Marquette, MI – November 15, 2017 – While traveling around Marquette and surrounding areas in the Upper Peninsula, you may have noticed many things named Baraga: Baraga Street in Marquette, the town of Baraga, Baraga County, Baraga State Park, the list goes on and on! But have you ever wondered “Why?” or “Where the name came from?”
Executive Director of the Bishop Baraga Association, Lenora R. McKeen spoke to the Marquette West Rotary today to talk about one of the most important figure heads that helped shape the town of Marquette and many other areas into what it is today. Dedications to Bishop Frederic Baraga are common throughout the Upper Peninsula, but can be found in Lower Michigan and Wisconsin too!
McKeen started with some facts to introduce Rotarians to this figure. Irenaeus Frederic Baraga was born June 29th, 1797. He became the first Bishop in Marquette and to this day remains in town, his body resting in St. Peter Cathedral. Passing in 1868, January 2018 marks the 150th Anniversary of his death. He was a remarkable man fluent in six languages. He taught people to value each other and was well traveled coming to America from what is now present day Slovenia in 1830. Over a large area like the Upper Peninsula, Baraga did a lot of snow shoeing, once walking 57 miles one way to baptize a dying girl, 114 miles round trip.
McKeen and the Bishop Baraga Association are working to canonize Bishop Baraga. In order to complete the process a miracle must be attributed to the candidate’s name. A very recent case has refueled attempts to have Baraga canonized. A woman carrying her 8th child was having difficulties with the pregnancy. Challenges throughout the term and delivery resulted in optic nerve damage. Recently a priest visited the now eight-month-old boy giving him a relic. The priest then prayed for the baby asking Bishop Baraga to intercede on behalf the boy and work a spiritual miracle through God. That night they believe a miracle was performed. The therapist saw great improvement in the child overnight claiming he was completely healed and canceled the upcoming eye surgery! MRIs appeared completely normal and organization members hope to dedicate this miracle in the name of Bishop Baraga to proceed with the canonization.

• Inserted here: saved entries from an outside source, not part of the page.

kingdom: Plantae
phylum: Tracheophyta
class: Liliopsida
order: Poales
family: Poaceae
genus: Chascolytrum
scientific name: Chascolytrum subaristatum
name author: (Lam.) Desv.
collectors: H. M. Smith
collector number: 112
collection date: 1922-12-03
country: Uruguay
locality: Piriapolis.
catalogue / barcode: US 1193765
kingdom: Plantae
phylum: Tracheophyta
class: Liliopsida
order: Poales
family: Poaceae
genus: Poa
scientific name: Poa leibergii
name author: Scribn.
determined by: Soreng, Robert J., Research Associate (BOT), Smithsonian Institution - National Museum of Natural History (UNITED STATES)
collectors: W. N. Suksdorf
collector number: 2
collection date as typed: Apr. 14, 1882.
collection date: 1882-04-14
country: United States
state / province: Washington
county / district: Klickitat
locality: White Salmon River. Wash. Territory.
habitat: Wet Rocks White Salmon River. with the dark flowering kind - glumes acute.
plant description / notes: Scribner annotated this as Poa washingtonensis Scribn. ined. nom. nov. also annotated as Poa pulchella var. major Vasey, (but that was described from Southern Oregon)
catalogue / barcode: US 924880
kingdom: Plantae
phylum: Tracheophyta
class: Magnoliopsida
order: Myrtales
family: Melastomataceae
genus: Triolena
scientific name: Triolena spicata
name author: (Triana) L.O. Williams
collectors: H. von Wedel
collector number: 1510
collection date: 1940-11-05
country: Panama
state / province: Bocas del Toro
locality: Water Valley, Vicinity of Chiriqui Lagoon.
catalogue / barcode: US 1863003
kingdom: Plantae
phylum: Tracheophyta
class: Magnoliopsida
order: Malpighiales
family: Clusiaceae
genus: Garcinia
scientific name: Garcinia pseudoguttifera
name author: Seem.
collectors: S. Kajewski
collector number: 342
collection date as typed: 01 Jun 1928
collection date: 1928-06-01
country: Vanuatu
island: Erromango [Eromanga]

Once canonized, people from all around the world will make the pilgrimage to Marquette. Tourism in Marquette, specifically to the museum. A large celebration is scheduled on January 19th, 2018 for the 150th anniversary of his death. For more details on the event, contact Lenora McKeen at (906) 227-9117.
You can see the house where Bishop Baraga lived on Rock Street in Marquette. The house will become the Baraga Education Center. A number of Native American tools were displayed throughout the house since he was so focused on Natives. Soon they will also be displaying many letters from Bishop Baraga and looking to develop the adjacent property into a prayer garden.